───── GIVEN ENTRIES

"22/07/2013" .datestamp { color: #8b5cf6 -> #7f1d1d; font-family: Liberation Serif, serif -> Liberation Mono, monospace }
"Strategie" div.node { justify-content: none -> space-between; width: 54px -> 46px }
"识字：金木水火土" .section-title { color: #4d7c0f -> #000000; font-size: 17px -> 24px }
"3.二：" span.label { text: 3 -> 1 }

──────────
───── GIVEN ENTRIES

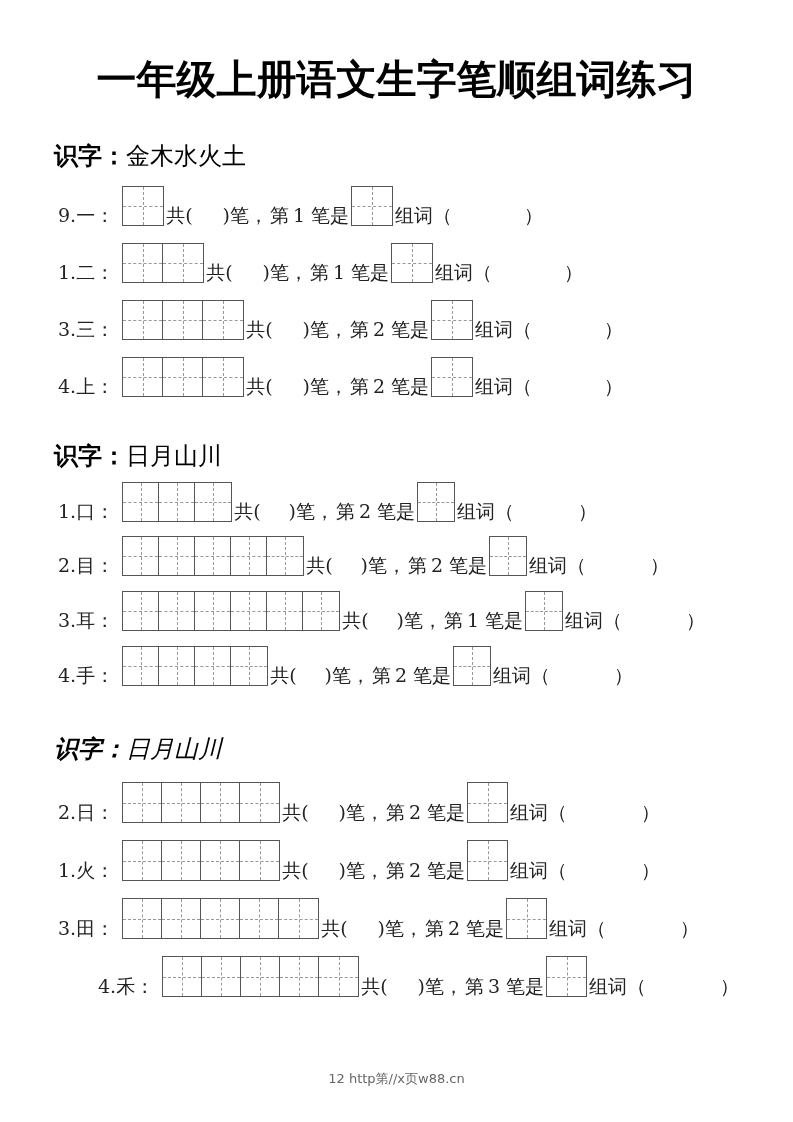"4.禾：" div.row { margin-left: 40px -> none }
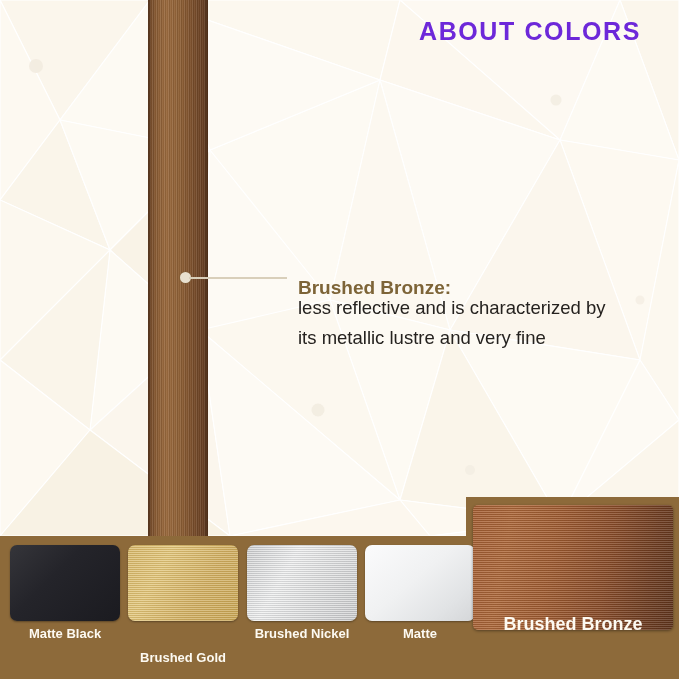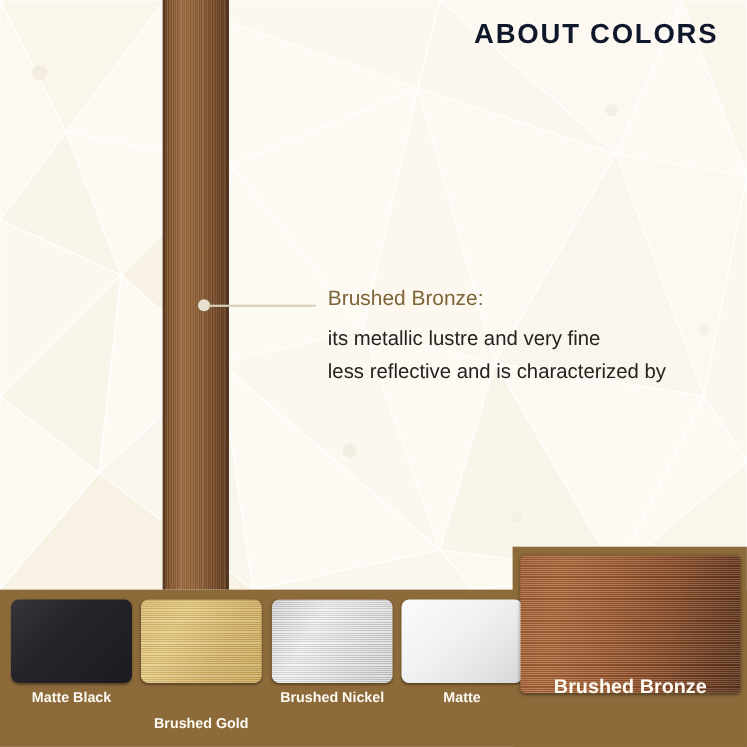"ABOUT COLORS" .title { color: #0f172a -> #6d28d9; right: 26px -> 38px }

──────────

WORK INSTRUCTION ->
Among the lines above, count those containing "font" and give only that count.

TASK ANSWER ->
2